「われを超えるはたらき」に生かされて

心に残る言葉

みなさんは何度も読み返したくなるような文章がありますか?二葉憲香(ふたば けんこう)元龍谷大学学長の文章です。ここに紹介させていただきます。

自然のいとなみ、与えられたいのち(二葉憲香先生の言葉より)

「新緑の中に立って、われわれは、自然の新鮮ないとなみに目をみはる。一本の木、一本の草、それぞれ違った新芽を出すが、それは、それぞれが考えてのことではない。緑の葉も、それに対応する光も与えられたものである。そのいとなみのなかに、われわれを振り返ってみると、同じように与えられた生命の中で、同じように真実をもとめる心を与えられていることを発見する。われを超えるはたらきの根拠に立って、自己のありようを考える。そこに宗教の門があり、親鸞探求の出発点がある」

阿弥陀さまに生かされている私

この二葉先生の言葉に触れるとき、私たちを包むすべてが、「われを超えるはたらき」である阿弥陀さまによって願われた命なのだと、改めて気づかされます。生きとし生けるものすべてが、阿弥陀さまのはたらきによって生かされ、そして救われていくのです。

私たちは、自分のことは自分で何でもできる、と思い上がってしまいがちです。しかし、考えてみれば、自分の髪の毛や指の爪などは、自分の意思に関係なく、いわば勝手に生えてきます。年をとって老いたくないと思っても、思い通りにはならず、老いていかねばなりません。
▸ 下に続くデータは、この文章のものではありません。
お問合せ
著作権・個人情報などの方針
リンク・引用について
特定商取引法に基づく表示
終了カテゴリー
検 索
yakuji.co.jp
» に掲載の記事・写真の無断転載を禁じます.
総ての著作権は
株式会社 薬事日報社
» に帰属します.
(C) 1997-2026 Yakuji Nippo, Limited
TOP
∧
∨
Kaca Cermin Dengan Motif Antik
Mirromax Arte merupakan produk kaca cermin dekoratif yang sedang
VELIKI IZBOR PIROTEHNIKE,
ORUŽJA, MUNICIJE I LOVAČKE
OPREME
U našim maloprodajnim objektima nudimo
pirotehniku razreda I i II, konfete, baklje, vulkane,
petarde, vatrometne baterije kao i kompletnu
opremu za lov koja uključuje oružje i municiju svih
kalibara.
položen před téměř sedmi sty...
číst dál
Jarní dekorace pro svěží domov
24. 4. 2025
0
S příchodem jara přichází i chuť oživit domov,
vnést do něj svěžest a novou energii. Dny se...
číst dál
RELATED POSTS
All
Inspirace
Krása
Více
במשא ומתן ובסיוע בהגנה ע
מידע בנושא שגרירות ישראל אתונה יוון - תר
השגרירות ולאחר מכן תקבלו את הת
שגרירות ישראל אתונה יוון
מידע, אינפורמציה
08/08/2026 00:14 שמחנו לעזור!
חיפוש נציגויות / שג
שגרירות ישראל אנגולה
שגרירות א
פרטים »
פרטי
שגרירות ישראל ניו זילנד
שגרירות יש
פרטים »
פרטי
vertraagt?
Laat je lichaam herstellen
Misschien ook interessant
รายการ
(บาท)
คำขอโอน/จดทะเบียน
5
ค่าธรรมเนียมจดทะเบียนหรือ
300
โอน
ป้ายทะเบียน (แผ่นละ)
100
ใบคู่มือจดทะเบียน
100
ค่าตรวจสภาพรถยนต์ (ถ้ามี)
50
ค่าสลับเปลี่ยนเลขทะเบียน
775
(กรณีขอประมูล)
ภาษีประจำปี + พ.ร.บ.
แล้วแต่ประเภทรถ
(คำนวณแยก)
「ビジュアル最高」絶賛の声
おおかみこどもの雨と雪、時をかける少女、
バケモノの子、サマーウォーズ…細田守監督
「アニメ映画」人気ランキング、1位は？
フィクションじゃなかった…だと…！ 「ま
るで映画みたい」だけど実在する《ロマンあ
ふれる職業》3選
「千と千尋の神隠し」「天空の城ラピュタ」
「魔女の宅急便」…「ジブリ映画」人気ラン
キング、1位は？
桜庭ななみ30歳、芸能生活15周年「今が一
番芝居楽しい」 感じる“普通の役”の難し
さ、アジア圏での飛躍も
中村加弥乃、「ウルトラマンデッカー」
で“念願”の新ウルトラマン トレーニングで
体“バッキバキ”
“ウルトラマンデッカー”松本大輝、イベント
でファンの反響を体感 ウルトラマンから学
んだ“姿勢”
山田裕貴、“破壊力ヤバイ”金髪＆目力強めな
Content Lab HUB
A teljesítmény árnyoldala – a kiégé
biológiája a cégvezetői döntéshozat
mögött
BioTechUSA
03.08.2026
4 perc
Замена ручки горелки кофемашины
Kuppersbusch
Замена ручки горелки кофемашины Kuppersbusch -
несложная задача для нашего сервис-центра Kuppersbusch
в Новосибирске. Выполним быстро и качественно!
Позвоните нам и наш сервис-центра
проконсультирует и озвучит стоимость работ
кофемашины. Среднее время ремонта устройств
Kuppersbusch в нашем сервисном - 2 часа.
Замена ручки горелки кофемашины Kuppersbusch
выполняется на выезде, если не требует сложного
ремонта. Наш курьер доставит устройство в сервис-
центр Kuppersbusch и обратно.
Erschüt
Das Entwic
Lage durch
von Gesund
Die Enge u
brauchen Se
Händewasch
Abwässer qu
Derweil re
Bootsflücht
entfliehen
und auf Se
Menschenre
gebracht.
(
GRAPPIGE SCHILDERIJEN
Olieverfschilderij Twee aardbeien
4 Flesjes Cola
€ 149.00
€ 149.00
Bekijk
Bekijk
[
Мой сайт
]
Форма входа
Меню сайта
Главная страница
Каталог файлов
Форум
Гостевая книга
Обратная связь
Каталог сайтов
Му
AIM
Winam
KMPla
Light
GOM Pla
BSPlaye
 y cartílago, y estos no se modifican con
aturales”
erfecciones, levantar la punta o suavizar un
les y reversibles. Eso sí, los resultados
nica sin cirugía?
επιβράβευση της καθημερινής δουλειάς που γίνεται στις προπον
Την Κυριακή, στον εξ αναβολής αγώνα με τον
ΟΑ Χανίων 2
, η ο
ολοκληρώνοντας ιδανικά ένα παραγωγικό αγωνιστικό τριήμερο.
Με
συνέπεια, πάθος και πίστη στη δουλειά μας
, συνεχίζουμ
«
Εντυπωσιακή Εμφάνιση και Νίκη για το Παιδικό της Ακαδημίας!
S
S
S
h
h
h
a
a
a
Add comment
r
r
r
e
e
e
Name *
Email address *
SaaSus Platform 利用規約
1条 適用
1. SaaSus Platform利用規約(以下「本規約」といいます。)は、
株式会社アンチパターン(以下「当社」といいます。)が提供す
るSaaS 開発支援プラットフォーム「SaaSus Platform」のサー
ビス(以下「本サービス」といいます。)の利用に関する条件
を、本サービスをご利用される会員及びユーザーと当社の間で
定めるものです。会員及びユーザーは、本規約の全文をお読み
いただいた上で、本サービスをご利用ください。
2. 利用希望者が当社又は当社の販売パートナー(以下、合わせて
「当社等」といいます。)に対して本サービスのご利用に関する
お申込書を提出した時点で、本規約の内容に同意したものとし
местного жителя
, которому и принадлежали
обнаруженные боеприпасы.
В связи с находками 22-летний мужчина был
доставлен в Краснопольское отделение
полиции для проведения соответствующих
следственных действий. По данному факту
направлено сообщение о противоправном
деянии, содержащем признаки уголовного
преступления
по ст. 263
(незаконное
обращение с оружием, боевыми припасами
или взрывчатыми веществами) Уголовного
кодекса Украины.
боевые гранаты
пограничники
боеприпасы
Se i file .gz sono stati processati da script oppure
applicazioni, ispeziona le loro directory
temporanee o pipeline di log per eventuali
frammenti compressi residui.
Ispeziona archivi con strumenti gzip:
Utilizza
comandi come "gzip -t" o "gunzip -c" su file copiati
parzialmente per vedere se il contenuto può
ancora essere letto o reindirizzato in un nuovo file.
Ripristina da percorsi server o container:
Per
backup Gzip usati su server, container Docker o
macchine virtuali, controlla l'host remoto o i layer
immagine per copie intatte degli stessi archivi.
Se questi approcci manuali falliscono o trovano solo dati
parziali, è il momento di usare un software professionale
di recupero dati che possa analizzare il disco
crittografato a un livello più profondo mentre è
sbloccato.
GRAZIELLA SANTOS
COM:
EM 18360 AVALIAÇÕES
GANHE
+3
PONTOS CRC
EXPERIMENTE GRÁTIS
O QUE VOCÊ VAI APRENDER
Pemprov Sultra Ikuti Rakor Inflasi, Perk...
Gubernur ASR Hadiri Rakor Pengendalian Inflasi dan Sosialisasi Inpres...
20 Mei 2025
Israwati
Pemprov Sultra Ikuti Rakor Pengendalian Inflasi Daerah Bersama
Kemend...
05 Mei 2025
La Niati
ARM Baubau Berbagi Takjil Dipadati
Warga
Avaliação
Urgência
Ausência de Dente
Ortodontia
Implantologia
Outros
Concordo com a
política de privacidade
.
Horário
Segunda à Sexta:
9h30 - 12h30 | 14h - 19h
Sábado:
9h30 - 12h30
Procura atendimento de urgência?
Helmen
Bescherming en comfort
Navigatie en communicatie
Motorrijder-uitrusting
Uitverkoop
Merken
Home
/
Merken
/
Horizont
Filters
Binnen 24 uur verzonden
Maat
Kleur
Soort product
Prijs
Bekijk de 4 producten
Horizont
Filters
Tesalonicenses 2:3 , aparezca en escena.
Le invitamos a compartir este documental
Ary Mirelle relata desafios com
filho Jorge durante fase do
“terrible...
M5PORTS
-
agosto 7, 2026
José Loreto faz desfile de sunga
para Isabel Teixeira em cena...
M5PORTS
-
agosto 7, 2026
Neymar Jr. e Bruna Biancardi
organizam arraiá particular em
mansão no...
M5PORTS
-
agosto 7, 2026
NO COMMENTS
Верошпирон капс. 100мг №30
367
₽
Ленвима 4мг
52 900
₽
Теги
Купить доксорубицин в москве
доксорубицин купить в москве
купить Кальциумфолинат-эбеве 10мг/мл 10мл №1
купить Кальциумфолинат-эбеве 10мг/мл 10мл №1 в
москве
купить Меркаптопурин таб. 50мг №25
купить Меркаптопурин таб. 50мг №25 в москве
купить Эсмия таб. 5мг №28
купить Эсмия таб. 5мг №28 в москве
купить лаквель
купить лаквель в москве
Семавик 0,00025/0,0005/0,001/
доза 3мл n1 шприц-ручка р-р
このように、自分の意思や力など及ばないところで、私たちは「われを超えるはたらき」である阿弥陀さまによって必ず救われていく、そういう存在なのです。

お念仏申し、おまかせする日々

この事実に目覚めさせていただくとき、私たちがすべきことは、ただ、南無阿弥陀仏とお念仏申し、阿弥陀さまの救いにすべてをおまかせして、与えられたこの一日一日を、精一杯生かさせていただくことではないでしょうか。